Nov 10 05:35:15 master kubelet[30174]: I1110 05:35:15.541369 30174 kubelet.go:517] Hairpin mode set to "hairpin-veth"
Nov 10 05:35:15 master kubelet[30174]: W1110 05:35:15.541616 30174 cni.go:196] Unable to update cni config: No networks found in /etc/cni/net.d
Nov 10 05:35:15 master kubelet[30174]: W1110 05:35:15.548689 30174 cni.go:196] Unable to update cni config: No networks found in /etc/cni/net.d
Nov 10 05:35:15 master kubelet[30174]: W1110 05:35:15.553143 30174 cni.go:196] Unable to update cni config: No networks found in /etc/cni/net.d
Nov 10 05:35:15 master kubelet[30174]: I1110 05:35:15.553164 30174 docker_service.go:207] Docker cri networking managed by cni
Nov 10 05:35:15 master kubelet[30174]: error: failed to run Kubelet: failed to create kubelet: misconfiguration: kubelet cgroup driver: "systemd" is different from docker cgroup driver: "cgroupfs"
Nov 10 05:35:15 master systemd[1]: kubelet.service: main process exited, code=exited, status=1/FAILURE
Nov 10 05:35:15 master systemd[1]: Unit kubelet.service entered failed state.
Nov 10 05:35:15 master systemd[1]: kubelet.service failed.
The key point in logs misconfiguration: kubelet cgroup driver: "systemd" is different from docker cgroup driver: "cgroupfs"
Make sure that the cgroup driver used by kubelet is the same as the one used by Docker.

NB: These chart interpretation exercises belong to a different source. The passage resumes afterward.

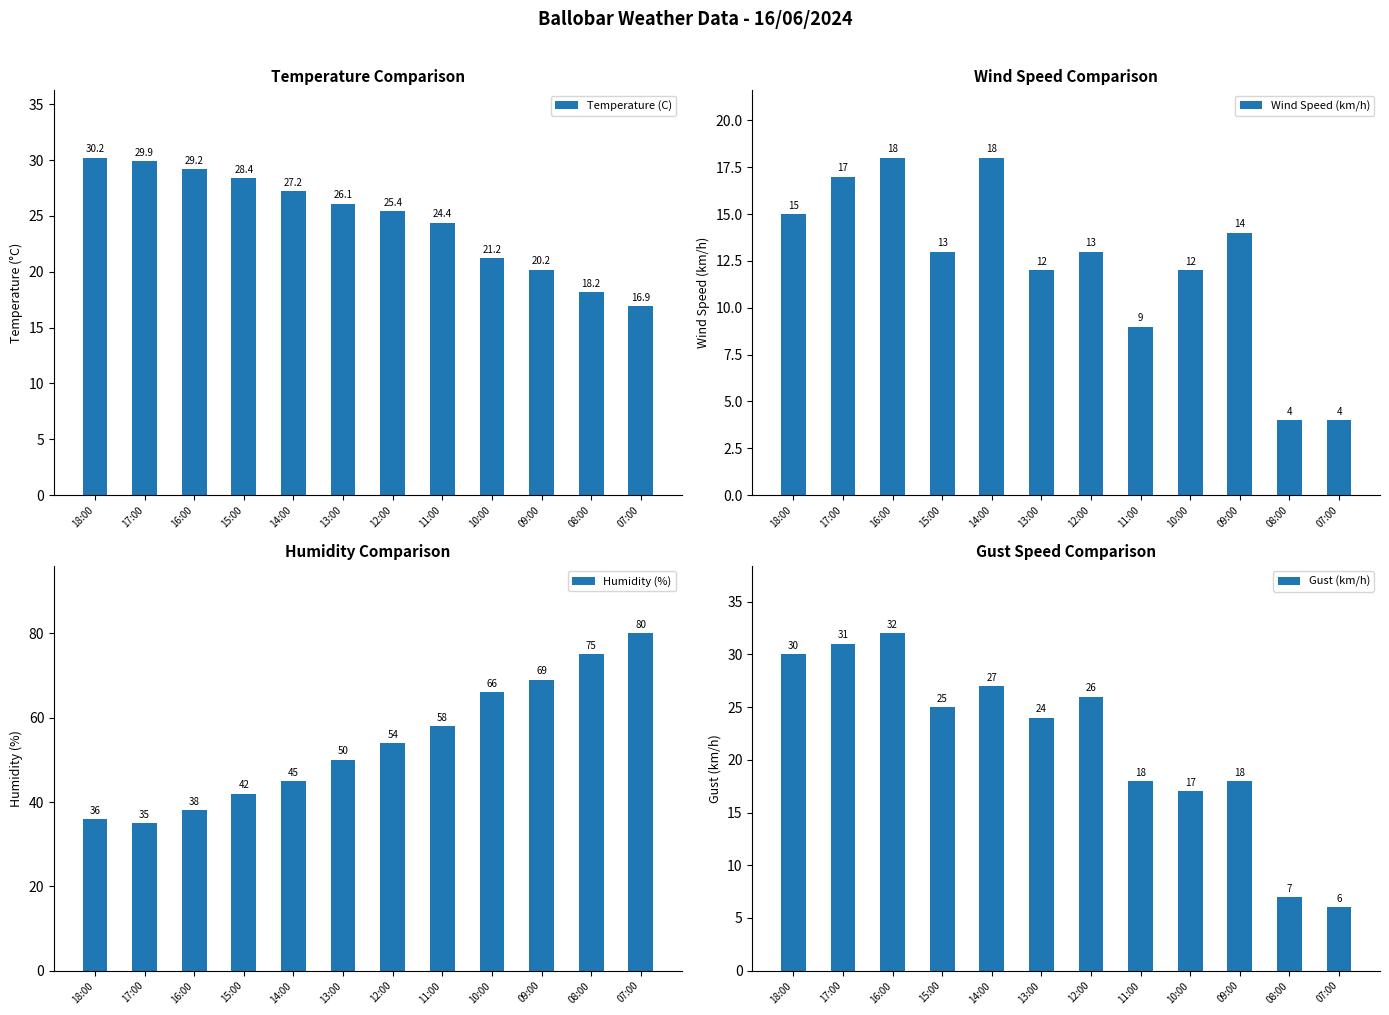

How many values in the Temperature (C) series are below 26?

6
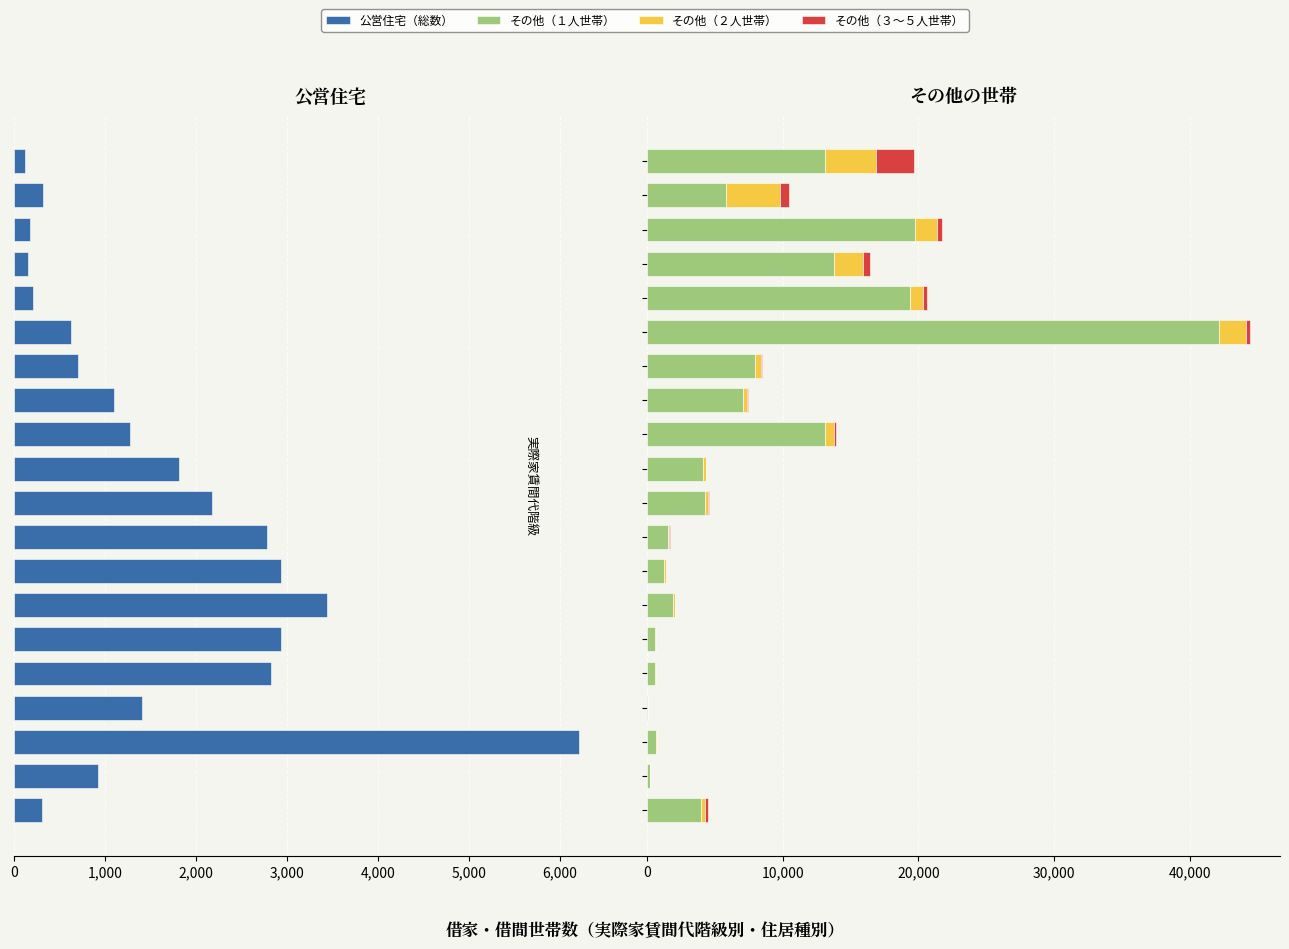

Reading left to right, extract all data points from this chart.

公営住宅（総数）: -310	-922	-6211	-1413	-2821	-2935	-3446	-2932	-2780	-2175	-1813	-1272	-1098	-704	-627	-209	-153	-174	-323	-127
その他（１人世帯）: 3965	222	697	84	579	626	1892	1285	1556	4265	4102	13101	7059	7952	42189	19367	13820	19794	5846	13135
その他（２人世帯）: 348	22	55	8	61	51	149	113	103	246	219	720	327	442	1982	988	2108	1624	3998	3732
その他（３～５人世帯）: 164	5	14	1	15	7	32	19	24	33	46	140	44	66	272	304	503	364	596	2844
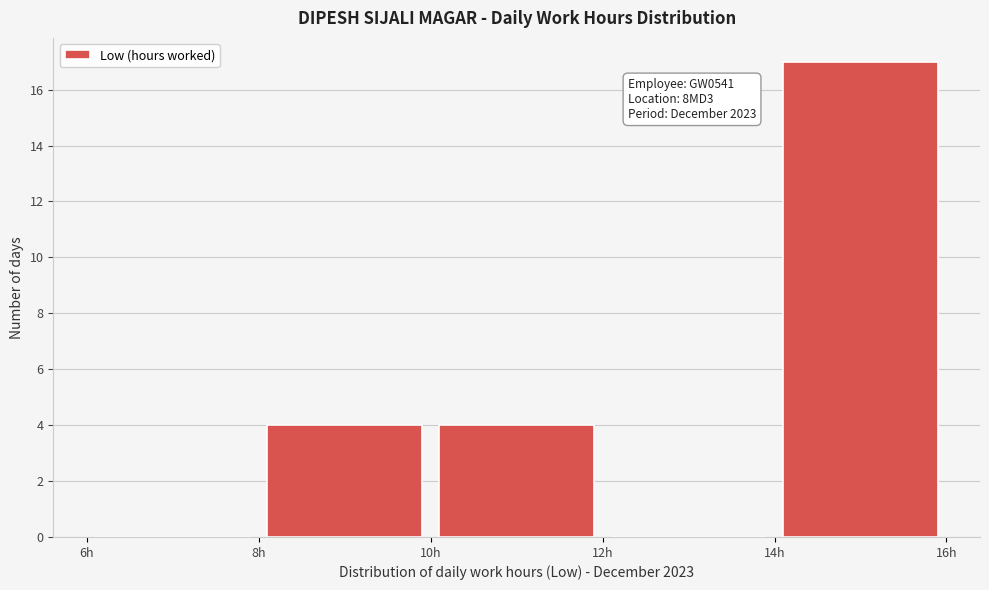

Which range on the x-axis has the tallest bar?

14 to 16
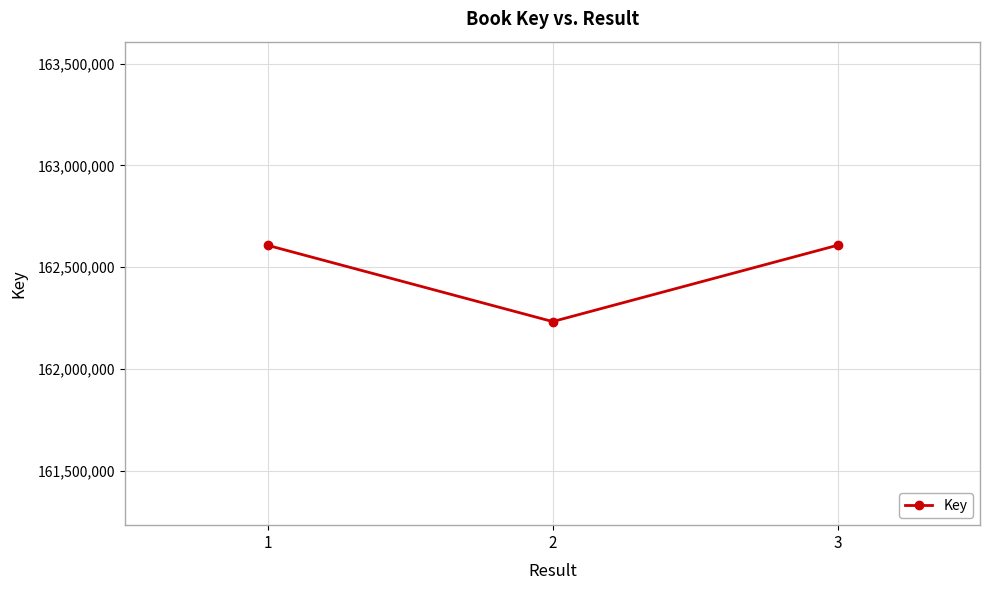

What is the average value?

162482167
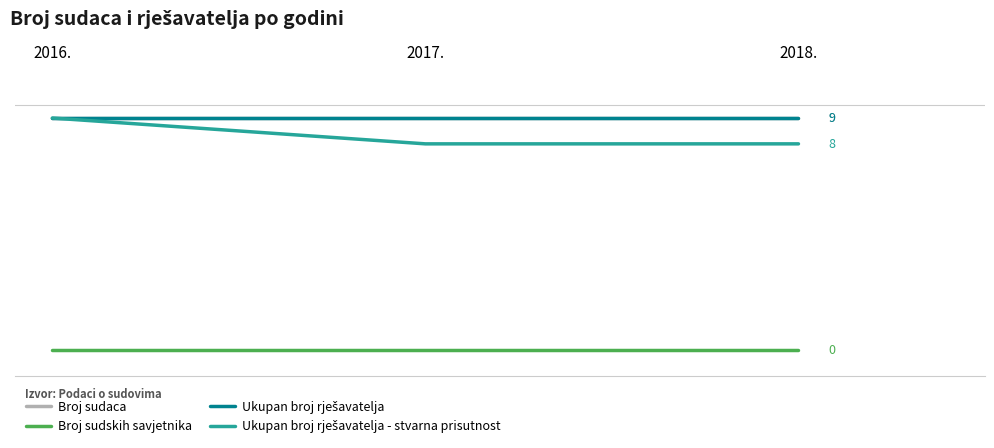

Between 2017. and 2018., which is larger?

2017.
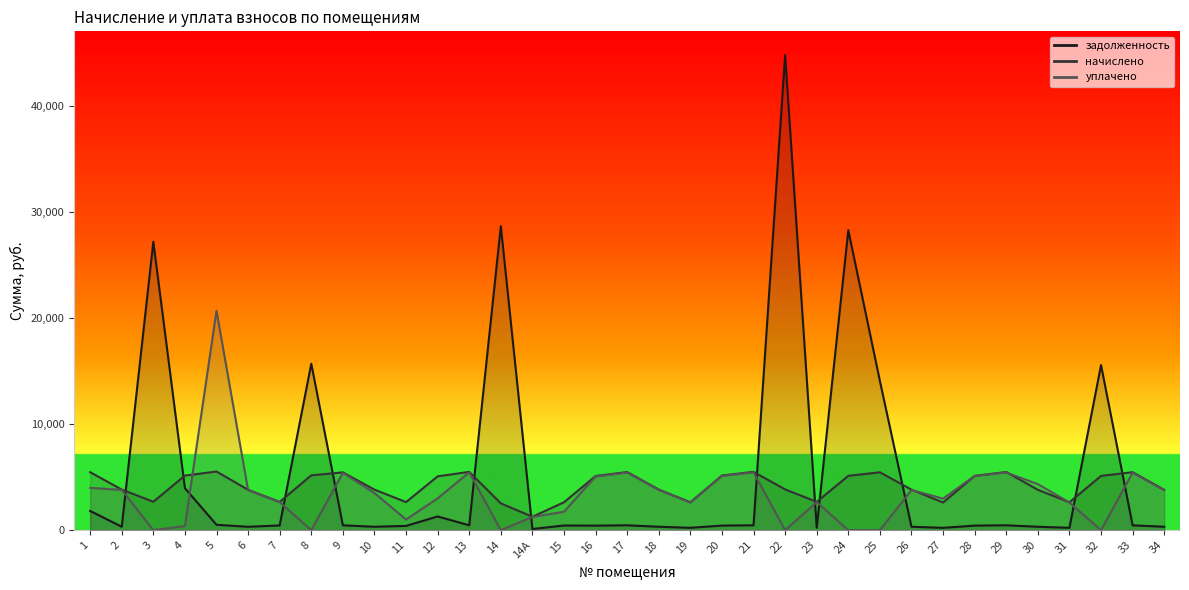

Does the chart display data point markers on the line(s)?

No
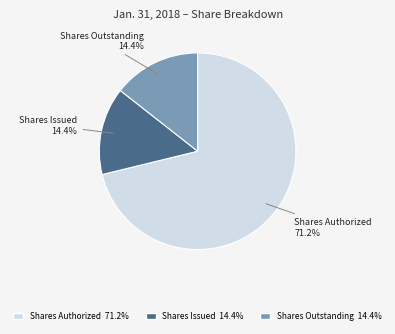

Is there any slice that represents more than half of the pie?

Yes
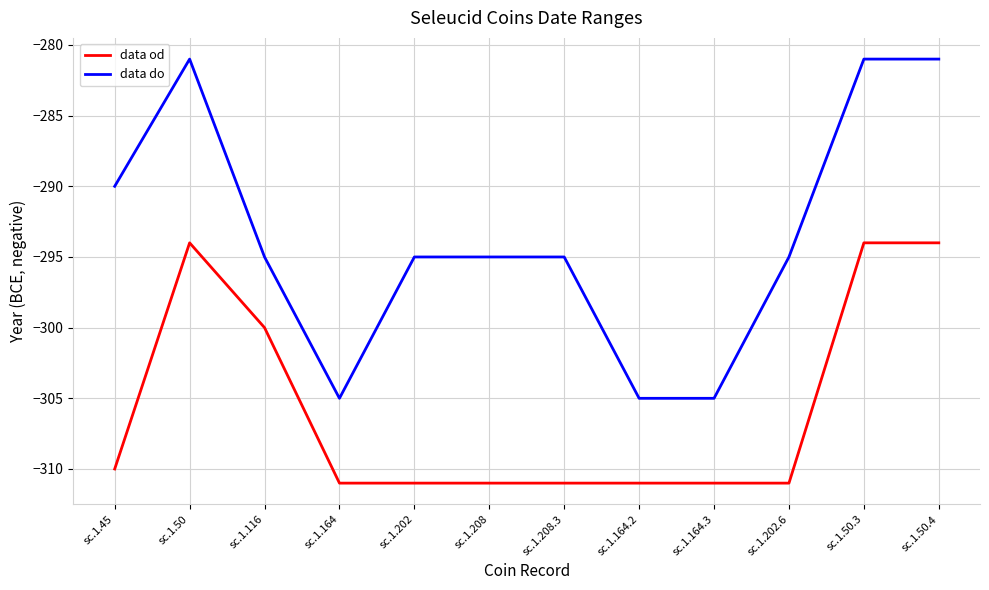

Rank the series by their maximum value, from lowest to highest.

data od, data do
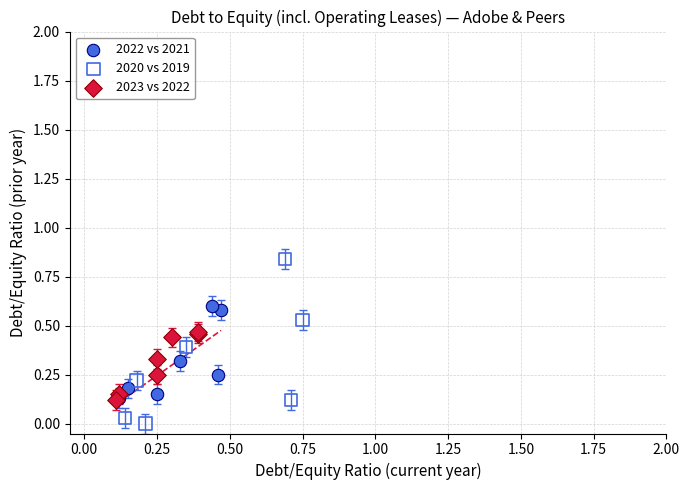

Which series reaches the minimum Y coordinate?

2020 vs 2019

To ensure compatability you can either update Docker, or ensure the --cgroup-driver kubelet flag is set to the same value as Docker (e.g. cgroupfs)
-- Installing kubeadm
Either update Docker to use systemd
cat << EOF > /etc/docker/daemon.json
{
"exec-opts": ["native.cgroupdriver=systemd"]
}
EOF
And restart docker service.
Or update kubelet to use cgroupfs
sed -i -E 's/--cgroup-driver=systemd/--cgroup-driver=cgroupfs/' /etc/systemd/system/kubelet.service.d/10-kubeadm.conf
And restart the kubelet by systemctl restart kubelet.service.